Император присел на стул и жестом предложил садиться генерал-губернатору Финляндии.

– Присаживайтесь, Николай Иванович, не стесняйтесь. Тут все СВОИ, а потому, для облегчения разговора, разрешаю беседу вести без чинов. Многое на первых порах вам может показаться странным и непонятным, но знайте, что нет более верных патриотов России, чем капитан Тамбовцев, полковник Антонова. Так что… – император посмотрел на Тамбовцева. – Александр Васильевич, как такие вопросы решались у вас?

– Гм, – задумался капитан, – государь, я считаю, что следует решительно и методично устранять противоречия между российским и местным законодательством. Вот послушайте, что писал Николай Иванович в памятной записке вашему брату шесть лет назад, – тут Тамбовцев достал из кармана свой неразлучный блокнот, раскрыл его и начал читать: – «Полное отсутствие русских людей в сенате, статс-секретариате, канцелярии генерал-губернатора, университете, кадетском корпусе и в составе земских чинов сейма дало весьма неблагоприятные результаты: финляндская окраина остается настолько же чуждой нам в настоящее время, насколько была во дни ее завоевания…

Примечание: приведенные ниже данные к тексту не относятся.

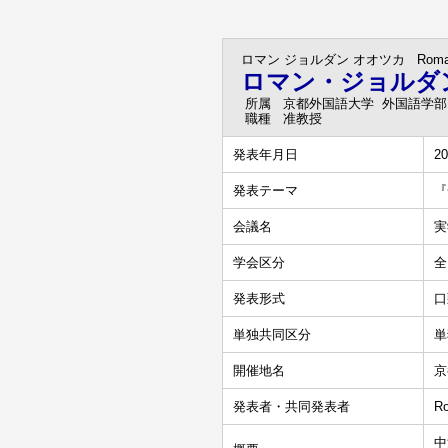
ロマン ジョルダン オオツカ
Rom
ロマン・ジョルダ
所属
京都外国語大学 外国語学部
職種
准教授
発表年月日
20
発表テーマ
『
会議名
実
学会区分
全
発表形式
口
単独共同区分
単
開催地名
京
発表者・共同発表者
Ro
中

Законодательствуя на сейме, финляндцы, где только возможно было, загородили доступ русским людям в местные учреждения. Ободренные первыми своими успехами, финляндцы стали действовать смелее и доходили до публичных антирусских манифестаций, до призыва к неисполнению неугодных им постановлений правительства, до свободного осуждения действий высшей русской власти. Русские воззрения и русские чувства в крае в расчёт не принимаются, а, стремясь к обособлению, финляндцы тщательно обходят всё то, что внешним образом должно свидетельствовать о принадлежности их края к России.

Таким образом, они установили у себя свой особый национальный гимн, особые национальные цвета для флагов; на монетах бумажных, денежных знаках, памятниках, общественных зданиях и т. п. заметно преобладают финляндские гербы и шведские надписи. Ни в университете, ни в других учебных заведениях края не возбуждается ни малейшего интереса к России, к ее населению, истории и литературе. Русский язык преподается формально, для вида, а в учебниках истории и географии даются о России несоответствующие понятия».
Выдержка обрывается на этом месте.